In addition to the foregoing assumptions, limitations and qualifications set forth above, the enforceability of the Securities is subject to the effect of any applicable bankruptcy (including, without limitation, fraudulent conveyance and preference), insolvency, reorganization, rehabilitation, moratorium or similar laws and decisions relating to or affecting the enforcement of creditors’ rights generally, and to general principles of equity (regardless of whether such enforceability is considered in a proceeding in equity or at law), including, without limitation, concepts of materiality, reasonableness, good faith and fair dealing, and the possible unavailability of specific performance or injunctive relief.
The foregoing opinions are based on and are limited to the contract laws of the State of New York, the General Corporation Law of the State of Delaware and the relevant federal law of the United States of America, and we render no opinion with respect to any other laws or the laws of any other jurisdiction.

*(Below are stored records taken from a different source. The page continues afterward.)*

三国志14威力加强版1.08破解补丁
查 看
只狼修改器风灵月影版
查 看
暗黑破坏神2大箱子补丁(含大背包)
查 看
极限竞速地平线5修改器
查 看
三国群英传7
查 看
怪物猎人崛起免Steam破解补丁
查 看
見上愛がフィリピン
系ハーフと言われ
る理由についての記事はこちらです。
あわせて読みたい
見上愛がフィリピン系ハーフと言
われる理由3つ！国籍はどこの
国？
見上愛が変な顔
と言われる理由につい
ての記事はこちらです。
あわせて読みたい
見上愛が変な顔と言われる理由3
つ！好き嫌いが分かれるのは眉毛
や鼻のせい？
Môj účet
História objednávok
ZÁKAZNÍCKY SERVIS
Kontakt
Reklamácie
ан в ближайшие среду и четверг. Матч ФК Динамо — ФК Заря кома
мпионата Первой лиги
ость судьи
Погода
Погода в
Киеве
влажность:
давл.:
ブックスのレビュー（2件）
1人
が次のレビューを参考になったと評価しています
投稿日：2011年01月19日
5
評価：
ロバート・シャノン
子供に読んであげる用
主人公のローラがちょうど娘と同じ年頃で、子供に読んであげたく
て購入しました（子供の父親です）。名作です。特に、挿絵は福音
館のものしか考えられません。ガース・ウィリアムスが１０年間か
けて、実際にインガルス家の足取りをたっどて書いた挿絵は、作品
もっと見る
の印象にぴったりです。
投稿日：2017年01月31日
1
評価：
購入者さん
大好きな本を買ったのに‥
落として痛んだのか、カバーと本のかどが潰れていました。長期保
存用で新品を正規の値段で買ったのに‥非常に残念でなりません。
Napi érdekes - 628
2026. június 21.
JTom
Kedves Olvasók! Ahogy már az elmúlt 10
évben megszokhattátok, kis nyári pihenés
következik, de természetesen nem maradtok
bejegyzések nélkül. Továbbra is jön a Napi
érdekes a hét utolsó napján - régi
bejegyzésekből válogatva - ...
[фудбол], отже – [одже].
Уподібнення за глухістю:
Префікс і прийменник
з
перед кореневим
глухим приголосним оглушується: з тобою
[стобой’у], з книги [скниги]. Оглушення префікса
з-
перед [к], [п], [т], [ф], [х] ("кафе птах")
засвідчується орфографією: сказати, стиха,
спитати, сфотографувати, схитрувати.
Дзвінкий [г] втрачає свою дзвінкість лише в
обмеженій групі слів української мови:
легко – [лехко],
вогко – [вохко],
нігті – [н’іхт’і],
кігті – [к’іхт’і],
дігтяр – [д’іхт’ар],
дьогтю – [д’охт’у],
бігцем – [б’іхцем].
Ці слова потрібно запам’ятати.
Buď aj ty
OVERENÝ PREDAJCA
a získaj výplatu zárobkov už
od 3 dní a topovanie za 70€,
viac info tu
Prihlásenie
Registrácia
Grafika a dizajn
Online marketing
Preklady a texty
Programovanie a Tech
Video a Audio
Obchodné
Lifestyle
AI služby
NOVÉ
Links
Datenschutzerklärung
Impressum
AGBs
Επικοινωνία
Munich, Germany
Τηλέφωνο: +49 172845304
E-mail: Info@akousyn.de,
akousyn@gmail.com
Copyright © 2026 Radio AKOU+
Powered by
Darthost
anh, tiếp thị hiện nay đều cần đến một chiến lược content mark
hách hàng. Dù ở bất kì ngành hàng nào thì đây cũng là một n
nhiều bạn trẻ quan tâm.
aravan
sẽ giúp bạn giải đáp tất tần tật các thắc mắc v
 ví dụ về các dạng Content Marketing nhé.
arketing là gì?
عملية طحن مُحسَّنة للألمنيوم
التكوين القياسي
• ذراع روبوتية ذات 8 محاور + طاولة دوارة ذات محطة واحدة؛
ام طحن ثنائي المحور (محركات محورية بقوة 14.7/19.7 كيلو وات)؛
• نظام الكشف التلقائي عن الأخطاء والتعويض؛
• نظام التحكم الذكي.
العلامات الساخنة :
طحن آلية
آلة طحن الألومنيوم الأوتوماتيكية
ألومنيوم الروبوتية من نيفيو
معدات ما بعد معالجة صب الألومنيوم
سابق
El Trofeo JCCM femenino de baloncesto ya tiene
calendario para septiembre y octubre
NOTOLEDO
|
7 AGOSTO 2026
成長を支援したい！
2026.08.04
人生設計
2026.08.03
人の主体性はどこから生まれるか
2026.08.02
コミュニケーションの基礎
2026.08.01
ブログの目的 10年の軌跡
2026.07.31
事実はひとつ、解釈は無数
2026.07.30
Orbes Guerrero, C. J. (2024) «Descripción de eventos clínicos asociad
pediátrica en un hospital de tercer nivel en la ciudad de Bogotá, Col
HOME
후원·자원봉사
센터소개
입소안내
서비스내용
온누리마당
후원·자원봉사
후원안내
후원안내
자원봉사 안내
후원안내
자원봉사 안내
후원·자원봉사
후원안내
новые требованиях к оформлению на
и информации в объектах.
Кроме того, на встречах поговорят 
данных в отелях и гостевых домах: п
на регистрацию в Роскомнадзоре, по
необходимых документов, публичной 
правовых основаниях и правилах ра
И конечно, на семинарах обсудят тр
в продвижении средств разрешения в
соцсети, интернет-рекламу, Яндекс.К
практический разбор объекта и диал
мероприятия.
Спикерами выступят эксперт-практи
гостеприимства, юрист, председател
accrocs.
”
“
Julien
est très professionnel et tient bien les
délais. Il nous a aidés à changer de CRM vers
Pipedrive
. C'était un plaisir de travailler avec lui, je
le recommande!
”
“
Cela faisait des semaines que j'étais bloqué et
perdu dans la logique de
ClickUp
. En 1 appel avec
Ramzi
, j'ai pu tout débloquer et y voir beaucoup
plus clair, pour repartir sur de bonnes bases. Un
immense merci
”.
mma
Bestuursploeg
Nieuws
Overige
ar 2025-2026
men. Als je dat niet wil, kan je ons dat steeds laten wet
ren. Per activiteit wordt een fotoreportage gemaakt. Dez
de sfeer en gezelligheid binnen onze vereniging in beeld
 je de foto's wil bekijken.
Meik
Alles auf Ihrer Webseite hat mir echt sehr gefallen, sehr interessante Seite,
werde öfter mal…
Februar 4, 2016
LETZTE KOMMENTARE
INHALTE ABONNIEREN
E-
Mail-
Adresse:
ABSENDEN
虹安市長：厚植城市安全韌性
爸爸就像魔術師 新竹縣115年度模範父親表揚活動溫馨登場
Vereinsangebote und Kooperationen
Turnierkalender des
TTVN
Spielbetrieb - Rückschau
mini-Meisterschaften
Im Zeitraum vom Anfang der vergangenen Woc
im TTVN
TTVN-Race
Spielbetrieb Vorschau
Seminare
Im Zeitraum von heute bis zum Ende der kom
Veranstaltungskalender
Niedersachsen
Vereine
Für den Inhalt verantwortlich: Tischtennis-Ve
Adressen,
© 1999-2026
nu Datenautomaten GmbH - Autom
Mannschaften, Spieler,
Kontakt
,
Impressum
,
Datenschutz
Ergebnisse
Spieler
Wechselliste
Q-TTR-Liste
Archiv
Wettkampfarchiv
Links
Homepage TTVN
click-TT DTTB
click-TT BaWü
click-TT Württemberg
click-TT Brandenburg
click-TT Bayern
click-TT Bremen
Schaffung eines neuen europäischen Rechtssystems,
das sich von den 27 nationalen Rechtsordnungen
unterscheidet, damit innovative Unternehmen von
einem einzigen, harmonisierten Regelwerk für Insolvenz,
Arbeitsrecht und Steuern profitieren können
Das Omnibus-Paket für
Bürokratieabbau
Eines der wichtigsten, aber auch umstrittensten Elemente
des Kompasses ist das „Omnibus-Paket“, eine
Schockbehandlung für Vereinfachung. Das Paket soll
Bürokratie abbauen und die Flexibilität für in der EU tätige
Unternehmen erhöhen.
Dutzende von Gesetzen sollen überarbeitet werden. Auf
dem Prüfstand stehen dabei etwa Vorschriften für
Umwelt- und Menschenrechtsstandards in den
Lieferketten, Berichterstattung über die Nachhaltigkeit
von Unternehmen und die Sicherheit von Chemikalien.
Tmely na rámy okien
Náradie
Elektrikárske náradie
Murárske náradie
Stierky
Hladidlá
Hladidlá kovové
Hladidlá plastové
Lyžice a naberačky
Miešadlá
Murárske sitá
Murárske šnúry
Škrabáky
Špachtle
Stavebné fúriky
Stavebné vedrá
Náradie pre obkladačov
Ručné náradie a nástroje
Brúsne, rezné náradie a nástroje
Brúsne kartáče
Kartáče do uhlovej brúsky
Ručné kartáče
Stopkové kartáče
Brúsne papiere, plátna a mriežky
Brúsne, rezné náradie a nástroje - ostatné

We hereby consent to the filing of this opinion with the Commission as Exhibit (5) to the Registration Statement and to the references to our firm under the heading “Legal Matters” in the prospectus included in the Registration Statement. By giving such consent, we do not admit that we are experts with respect to any part of the Registration Statement, including this Exhibit, within the meaning of the term “expert” as used in the Securities Act or the rules and regulations thereunder.